- _WORK ORDER_
Could you filter the records below and keep only the lines with the word "pour"?

- _RECORDS TO USE_
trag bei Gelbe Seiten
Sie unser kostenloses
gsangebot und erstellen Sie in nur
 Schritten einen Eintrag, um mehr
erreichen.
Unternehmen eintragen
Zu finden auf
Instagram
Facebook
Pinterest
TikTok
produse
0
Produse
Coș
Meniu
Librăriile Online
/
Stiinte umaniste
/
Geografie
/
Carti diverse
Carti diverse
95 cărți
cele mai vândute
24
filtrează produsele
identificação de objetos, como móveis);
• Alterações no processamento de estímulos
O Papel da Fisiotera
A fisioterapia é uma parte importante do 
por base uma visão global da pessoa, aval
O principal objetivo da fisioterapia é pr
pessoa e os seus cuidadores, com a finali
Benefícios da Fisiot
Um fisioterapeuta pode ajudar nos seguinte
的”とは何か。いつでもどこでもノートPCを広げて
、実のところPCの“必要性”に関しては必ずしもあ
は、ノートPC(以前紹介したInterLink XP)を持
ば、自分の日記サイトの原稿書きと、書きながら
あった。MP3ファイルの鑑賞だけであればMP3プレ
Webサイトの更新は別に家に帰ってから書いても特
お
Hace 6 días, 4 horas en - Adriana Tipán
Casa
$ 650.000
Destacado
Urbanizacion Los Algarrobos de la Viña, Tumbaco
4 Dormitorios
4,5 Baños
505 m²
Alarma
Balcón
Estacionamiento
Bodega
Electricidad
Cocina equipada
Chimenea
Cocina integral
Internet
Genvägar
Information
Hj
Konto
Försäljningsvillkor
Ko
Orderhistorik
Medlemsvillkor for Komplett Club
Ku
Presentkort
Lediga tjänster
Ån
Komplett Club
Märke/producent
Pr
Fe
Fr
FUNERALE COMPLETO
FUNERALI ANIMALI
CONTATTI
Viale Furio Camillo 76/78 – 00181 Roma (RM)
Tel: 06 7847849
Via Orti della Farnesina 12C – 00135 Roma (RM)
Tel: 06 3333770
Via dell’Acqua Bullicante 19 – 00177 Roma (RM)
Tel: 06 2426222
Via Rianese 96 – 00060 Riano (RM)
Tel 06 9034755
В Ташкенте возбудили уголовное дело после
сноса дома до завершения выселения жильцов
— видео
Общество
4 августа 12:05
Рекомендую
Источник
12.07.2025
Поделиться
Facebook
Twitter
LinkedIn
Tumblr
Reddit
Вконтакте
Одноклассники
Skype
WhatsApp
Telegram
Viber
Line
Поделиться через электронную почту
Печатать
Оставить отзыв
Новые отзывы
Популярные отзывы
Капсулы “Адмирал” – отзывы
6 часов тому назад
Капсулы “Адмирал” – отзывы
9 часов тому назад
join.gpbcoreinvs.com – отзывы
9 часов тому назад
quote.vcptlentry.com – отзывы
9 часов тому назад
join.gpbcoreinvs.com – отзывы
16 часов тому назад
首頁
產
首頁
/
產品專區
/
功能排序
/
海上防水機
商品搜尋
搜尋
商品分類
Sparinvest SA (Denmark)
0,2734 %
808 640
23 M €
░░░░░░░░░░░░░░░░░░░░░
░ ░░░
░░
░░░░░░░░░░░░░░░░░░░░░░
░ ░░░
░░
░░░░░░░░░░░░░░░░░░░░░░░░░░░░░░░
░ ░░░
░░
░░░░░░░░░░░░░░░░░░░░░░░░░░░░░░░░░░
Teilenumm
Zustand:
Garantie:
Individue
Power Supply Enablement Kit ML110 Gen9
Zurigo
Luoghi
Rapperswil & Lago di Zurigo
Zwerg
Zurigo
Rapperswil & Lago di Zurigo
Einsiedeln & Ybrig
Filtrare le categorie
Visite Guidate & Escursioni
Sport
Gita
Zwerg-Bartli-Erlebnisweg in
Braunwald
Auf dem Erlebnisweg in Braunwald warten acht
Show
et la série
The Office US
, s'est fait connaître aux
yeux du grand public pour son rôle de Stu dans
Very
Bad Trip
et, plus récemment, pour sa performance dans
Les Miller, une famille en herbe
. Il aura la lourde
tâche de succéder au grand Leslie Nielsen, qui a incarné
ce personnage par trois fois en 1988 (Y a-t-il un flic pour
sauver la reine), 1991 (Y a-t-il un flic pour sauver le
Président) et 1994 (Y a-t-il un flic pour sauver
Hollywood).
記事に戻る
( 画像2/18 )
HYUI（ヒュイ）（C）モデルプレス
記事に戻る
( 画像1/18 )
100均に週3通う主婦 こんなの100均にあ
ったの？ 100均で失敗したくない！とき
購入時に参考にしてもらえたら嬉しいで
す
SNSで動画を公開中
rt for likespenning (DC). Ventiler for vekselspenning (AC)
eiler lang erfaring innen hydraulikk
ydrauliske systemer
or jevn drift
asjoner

- _TASK OUTPUT_
yeux du grand public pour son rôle de Stu dans
et, plus récemment, pour sa performance dans
ce personnage par trois fois en 1988 (Y a-t-il un flic pour
sauver la reine), 1991 (Y a-t-il un flic pour sauver le
Président) et 1994 (Y a-t-il un flic pour sauver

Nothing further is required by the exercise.